O homem sem memórias: nova edição comentada do Fausto II

Helmut Galle

NA TRAGÉDIA do Fausto, esse arquivo abrangente de formas e motivos literários no qual o velho Goethe tentou resgatar três milênios da história humana, abundam os paradoxos. Um deles é que a tragédia termina de maneira pouco trágica, e outro é que nos defrontamos com um protagonista praticamente isento de memória individual. Se algo distingue claramente esse Fausto (freqüentemente chamado de paradigma do homem moderno) do Ulisses (o outro grande modelo da subjetividade ocidental), é essa capacidade de esquecer seu passado. O ardiloso herói grego somente perdura em todas as peripécias da viagem forçada porque vive, nele, a memória da sua procedência e ela lhe serve, ao mesmo tempo, como meta: a esposa e o lar, sua identidade de ser rei de Itaca. Trata-se de um caminho circular, enquanto Fausto apresenta uma trajetória essencialmente linear e seu alvo final permanece vazio em cada uma das etapas. O feiticeiro renascentista nunca dirige os olhos para trás desde que se entregou "ao delírio, ao mais cruciante gozo" na aposta com aquele gênio "que sempre nega", de nome Mefistófeles. Esse homem não acredita que um dia irá dizer ao momento: "Oh pára! és tão formoso!", e muito menos se dedicará à recordação. É programática, nesse sentido, a cena inicial da "Segunda parte" da tragédia. No fim da "Primeira parte", ele abandonara sua amante no cárcere, culpada de assassinar seu filho e aguardando a decapitação. Agora Fausto encontra-se deitado "num prado florido" para ser liberado "das visões de negrura", por meio de um sonho "terapêutico" que elimina todas as lembranças da vida anterior, de Margarida e da culpa que cairia inevitavelmente sobre o herói. Nos cinco atos que se seguem, ele vai correr de aventura a aventura, por espaços de escala momumental e pela profundidade da história, sempre fitando rigorosamente para a frente, sendo "sua parte imortal", finalmente levada às alturas celestes pelos anjos, atraído pelo "Feminil-Imperecível".
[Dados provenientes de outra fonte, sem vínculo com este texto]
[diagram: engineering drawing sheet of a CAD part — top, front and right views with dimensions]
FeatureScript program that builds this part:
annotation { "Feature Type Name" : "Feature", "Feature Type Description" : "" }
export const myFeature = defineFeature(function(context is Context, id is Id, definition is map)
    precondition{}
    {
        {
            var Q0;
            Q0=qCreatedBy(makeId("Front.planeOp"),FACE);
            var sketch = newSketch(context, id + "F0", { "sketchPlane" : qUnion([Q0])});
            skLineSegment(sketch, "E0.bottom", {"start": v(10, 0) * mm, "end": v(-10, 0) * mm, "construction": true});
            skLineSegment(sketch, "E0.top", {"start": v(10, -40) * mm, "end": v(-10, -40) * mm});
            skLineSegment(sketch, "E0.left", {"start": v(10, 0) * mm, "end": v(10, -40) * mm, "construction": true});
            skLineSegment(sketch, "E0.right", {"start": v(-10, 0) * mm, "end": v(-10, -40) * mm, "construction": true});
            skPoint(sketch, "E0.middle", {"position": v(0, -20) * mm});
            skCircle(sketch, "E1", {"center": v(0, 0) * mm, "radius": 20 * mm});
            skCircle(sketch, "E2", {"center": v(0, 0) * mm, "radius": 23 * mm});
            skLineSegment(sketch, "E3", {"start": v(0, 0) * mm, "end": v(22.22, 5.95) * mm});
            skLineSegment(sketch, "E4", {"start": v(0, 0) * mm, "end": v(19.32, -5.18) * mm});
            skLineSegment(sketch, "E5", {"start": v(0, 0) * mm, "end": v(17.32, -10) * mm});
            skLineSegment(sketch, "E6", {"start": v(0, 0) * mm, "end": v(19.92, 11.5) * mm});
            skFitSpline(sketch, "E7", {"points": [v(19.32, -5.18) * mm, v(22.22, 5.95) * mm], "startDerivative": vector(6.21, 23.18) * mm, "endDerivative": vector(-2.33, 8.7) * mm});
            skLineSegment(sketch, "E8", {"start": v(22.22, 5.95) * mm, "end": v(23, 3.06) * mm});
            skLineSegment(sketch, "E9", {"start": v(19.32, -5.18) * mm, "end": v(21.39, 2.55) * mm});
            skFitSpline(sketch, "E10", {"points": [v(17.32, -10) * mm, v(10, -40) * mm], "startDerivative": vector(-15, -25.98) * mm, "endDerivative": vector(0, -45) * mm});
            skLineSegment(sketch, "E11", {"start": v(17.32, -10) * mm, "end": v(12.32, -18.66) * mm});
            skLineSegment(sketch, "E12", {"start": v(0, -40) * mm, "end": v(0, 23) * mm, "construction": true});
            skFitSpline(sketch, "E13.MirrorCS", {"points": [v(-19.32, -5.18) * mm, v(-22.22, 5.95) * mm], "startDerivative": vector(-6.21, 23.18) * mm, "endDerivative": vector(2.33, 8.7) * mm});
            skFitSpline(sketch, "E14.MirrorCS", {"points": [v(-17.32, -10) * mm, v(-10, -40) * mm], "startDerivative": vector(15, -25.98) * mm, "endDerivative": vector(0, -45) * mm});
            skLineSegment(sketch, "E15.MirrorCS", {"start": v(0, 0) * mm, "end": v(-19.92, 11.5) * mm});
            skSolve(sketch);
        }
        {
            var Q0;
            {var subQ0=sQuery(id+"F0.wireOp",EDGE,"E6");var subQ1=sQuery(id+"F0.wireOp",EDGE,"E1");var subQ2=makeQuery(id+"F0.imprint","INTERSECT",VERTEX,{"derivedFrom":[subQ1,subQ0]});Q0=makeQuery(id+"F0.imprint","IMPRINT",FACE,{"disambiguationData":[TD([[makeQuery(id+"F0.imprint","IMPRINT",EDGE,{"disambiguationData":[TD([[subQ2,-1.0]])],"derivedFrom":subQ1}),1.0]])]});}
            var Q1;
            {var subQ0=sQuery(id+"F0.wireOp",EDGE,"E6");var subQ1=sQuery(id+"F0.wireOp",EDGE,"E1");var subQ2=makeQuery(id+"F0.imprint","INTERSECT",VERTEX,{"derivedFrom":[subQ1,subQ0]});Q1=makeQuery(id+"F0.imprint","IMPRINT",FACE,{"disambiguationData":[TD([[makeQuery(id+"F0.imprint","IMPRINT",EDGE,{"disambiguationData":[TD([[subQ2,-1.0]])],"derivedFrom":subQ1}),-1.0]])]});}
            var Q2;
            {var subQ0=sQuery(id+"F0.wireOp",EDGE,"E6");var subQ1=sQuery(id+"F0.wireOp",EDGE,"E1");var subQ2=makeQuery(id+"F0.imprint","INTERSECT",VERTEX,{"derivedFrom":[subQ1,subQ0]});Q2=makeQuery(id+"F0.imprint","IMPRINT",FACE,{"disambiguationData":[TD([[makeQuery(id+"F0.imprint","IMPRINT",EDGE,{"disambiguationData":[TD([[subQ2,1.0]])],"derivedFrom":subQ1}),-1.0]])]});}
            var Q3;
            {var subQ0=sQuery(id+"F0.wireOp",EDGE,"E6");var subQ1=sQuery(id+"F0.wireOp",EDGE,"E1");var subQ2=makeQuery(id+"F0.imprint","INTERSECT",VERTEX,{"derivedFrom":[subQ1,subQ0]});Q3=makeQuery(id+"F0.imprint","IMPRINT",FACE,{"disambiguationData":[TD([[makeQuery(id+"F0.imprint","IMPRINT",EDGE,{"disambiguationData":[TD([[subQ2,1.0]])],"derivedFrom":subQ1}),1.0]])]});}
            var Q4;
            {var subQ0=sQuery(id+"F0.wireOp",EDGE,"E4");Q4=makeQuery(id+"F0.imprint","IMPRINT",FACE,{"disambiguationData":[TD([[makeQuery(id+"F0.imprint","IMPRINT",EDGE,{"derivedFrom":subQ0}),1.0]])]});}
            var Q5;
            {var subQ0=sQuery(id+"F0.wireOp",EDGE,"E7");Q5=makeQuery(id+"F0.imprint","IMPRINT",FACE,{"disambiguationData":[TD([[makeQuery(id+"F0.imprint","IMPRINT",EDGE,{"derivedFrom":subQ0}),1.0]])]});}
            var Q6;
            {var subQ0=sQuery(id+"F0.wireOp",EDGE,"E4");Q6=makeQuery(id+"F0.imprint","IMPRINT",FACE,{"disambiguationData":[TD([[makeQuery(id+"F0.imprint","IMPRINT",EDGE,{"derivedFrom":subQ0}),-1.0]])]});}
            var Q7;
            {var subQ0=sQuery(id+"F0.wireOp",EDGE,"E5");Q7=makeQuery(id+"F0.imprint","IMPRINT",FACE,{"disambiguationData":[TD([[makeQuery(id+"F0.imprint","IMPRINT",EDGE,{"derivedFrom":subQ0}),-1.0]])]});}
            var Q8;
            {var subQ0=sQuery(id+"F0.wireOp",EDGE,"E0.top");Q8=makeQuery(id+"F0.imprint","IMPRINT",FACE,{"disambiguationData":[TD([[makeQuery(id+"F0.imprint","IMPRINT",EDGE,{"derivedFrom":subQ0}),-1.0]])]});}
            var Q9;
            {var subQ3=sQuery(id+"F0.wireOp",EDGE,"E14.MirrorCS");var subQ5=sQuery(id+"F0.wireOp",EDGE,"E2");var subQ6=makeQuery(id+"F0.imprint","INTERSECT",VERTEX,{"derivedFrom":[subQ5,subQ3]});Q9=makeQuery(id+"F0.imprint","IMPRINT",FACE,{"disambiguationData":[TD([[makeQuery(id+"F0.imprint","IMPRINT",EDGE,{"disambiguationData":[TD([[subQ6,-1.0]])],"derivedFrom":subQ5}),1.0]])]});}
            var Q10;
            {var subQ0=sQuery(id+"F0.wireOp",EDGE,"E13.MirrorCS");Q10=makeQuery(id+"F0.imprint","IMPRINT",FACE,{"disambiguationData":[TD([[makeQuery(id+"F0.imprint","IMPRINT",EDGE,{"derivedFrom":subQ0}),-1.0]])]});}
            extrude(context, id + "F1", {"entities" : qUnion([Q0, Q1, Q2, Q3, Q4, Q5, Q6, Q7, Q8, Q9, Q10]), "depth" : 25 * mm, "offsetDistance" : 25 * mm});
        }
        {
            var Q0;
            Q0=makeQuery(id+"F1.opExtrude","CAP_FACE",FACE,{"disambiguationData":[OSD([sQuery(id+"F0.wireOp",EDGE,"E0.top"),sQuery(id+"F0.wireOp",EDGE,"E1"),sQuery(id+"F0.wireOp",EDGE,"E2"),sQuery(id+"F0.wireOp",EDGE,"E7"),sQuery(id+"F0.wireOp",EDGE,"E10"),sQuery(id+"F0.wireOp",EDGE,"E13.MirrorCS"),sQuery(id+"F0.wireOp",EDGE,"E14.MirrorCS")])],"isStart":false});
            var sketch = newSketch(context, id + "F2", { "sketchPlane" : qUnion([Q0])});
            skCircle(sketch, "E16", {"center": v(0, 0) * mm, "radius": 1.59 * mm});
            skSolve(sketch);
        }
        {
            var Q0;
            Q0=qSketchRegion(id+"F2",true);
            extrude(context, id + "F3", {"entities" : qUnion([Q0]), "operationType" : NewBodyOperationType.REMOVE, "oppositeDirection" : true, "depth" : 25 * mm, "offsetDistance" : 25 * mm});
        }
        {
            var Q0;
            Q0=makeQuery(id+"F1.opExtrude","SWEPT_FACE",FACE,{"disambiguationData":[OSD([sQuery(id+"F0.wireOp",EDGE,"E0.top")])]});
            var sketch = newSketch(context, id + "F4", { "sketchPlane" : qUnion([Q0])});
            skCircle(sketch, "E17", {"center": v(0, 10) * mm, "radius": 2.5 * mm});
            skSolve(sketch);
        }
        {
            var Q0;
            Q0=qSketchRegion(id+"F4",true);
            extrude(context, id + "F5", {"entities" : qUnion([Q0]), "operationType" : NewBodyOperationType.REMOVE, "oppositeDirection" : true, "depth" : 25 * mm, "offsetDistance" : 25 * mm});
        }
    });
Essas últimas citações provêm da grande tradução do Fausto II empreendida por Jenny Klabin Segall entre 1938 e 1967, o ano da sua morte. O trabalho "admiravelmente absolutista e intolerante" (Sérgio Buarque de Holanda) foi publicado em várias edições e saiu agora de forma revisada e comentada por Marcus V. Mazzari, acompanhado do texto alemão, uma bibliografia essencial e desenhos de Max Beckmann. A Editora 34 complementa assim sua "Primeira parte" do Fausto produzida em 2004 com o mesmo tipo de aparato. Juntos, os dois volumes chegam a mais de 1.500 páginas e superam as outras versões do Fausto disponíveis no Brasil por sua aparência estética. Não se trata, porém, de um objeto bibliófilo, cujo valor reside mais na capa. O leitor brasileiro sem profundos conhecimentos do alemão que se propõe a ler a obra-prima de Goethe recorrerá, no futuro, a essa edição, porque o texto em si, tal qual o original, dificilmente se abre à compreensão dos leitores contemporâneos sem intermediação de notas, explicações e comentários.

Essa inacessibilidade deve-se só parcialmente à distância histórica que nos afasta do pensamento e da linguagem do autor de Weimar. Já o público alemão daquelas décadas que se seguiam à publicação póstuma da "Segunda parte"(1832) reagiu com incompreensão e considerava o drama malogrado e impróprio para o palco. É certo que Goethe incorporou, excessivamente, palavras arcaicas e variantes inusitadas que exigiram notas já naquela época e hoje ainda mais. Essa riqueza expressiva infiltra o material lingüístico de uma profundidade histórica que alude constantemente a camadas anteriores do uso verbal e seus contextos sociais. É uma das estratégias poéticas que abrem o significado do drama a dimensões além da cena concreta e da ação em primeiro plano. Nenhum leitor, nem sequer o dedicado estudioso goetheano, pode prescindir de explicações para desabrochar essa dimensão.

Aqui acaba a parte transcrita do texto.